**DOCUMENT SECTION**

+ + + + +

Open GiggleLiu opened 7 years ago

GiggleLiu commented 7 years ago

Optimization schemes with complex numbers are widely used in physics, and recently, machine learning.

I strongly suggest to add the support to complex numbers for optimization engines like RmsProp et. al.

We just need a few lines of change and several tests.

E.g. climin/rmsprop.py line 165-167

            self.moving_mean_squared = (
                self.decay * self.moving_mean_squared
                + (1 - self.decay) * gradient ** 2) 
            --> + (1 - self.decay) * np.abs(gradient) ** 2)

A single line of change would make it applicable for complex numbers.

The same is true for Adam and Adadelta.

On the other side, GradientDescent works well already without any change.

Maybe a bit effort is needed for Rprop, I have no clue yet how to make it compatible with complex numbers due to the ill defined sign function for complex numbers.

GiggleLiu commented 7 years ago

A possible solusion to Rprop that works well in my own test:

file: climin/rprop.py, line 129-135

            gradprod = gradient_m1 * self.gradient   
        --> gradprod = gradient_m1.conj() * self.gradient 

            self.changes[gradprod > 0] *= self.step_grow
            self.changes[gradprod < 0] *= self.step_shrink
            self.changes = ma.clip(self.changes, self.min_step, self.max_step)

            step = -self.changes * ma.sign(self.gradient) 
        --> to step = -self.changes * np.exp(np.angle(self.gradient))

About Pull Request

I feel sad to noticed that gnumpy do not support complex numbers yet, so I will not create a pr now.

+ + + + +

**RECORDED INFORMATION**

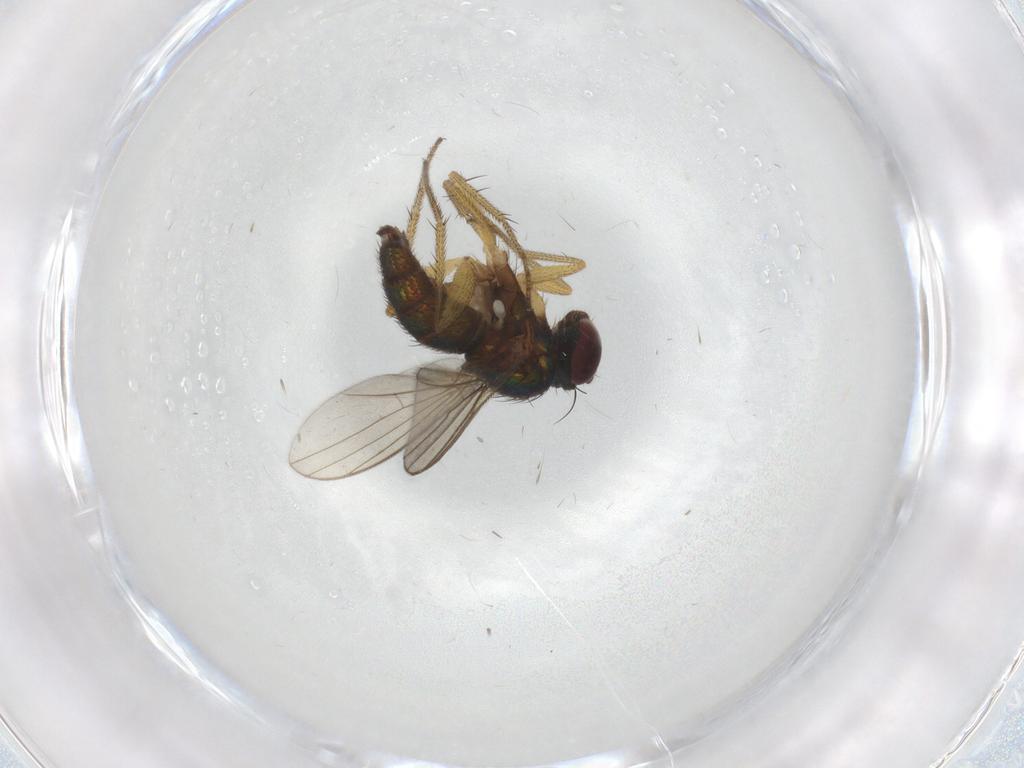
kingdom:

+ + + + +

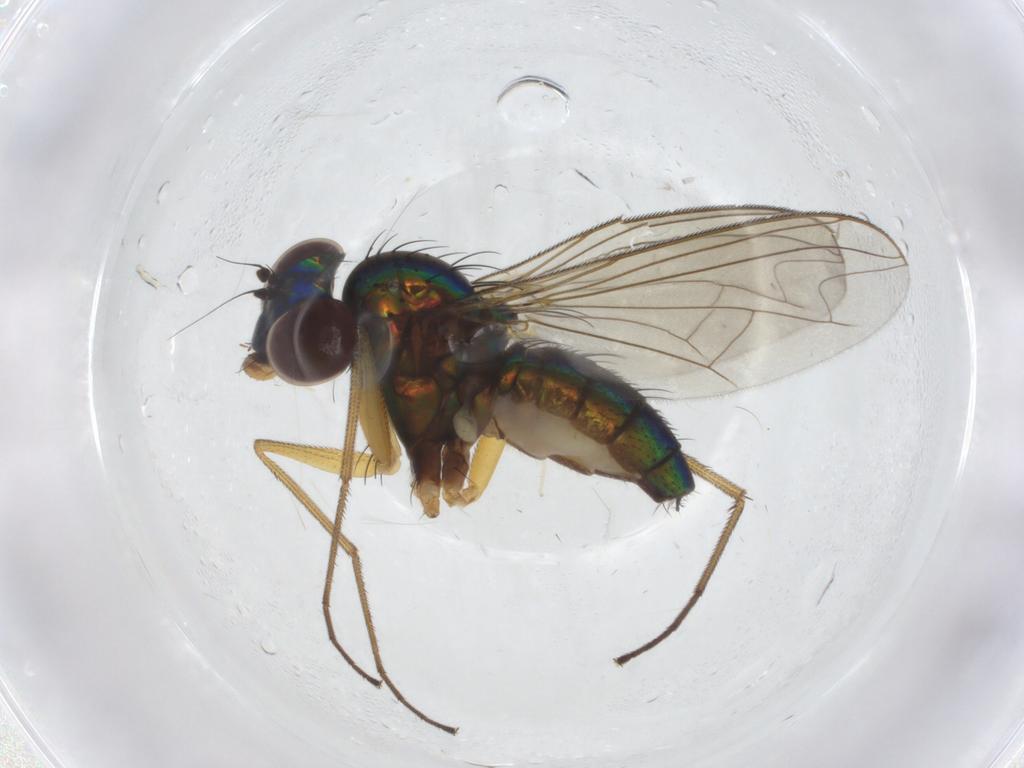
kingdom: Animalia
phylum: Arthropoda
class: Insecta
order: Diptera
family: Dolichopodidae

+ + + + +

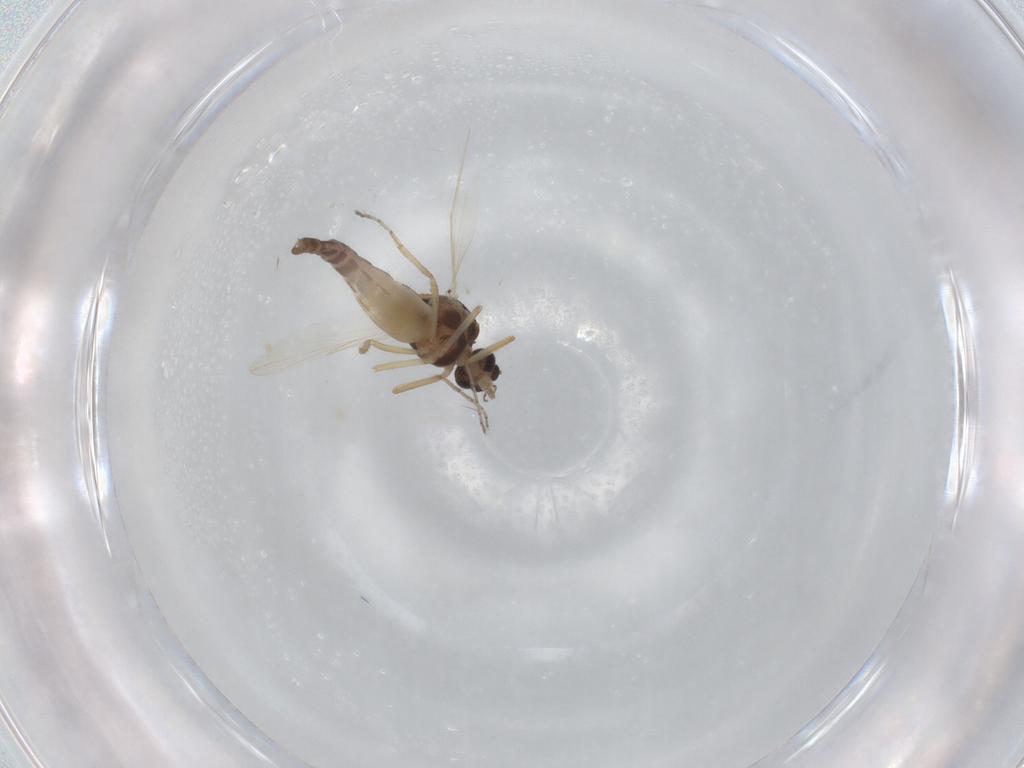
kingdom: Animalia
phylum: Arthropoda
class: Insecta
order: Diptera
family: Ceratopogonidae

+ + + + +

**THE TASK**
From the thread about complex-number support in optimization engines, list every optimizer it names.

**RESPONSE TO THE EXERCISE**
RmsProp, Adam, Adadelta, GradientDescent, Rprop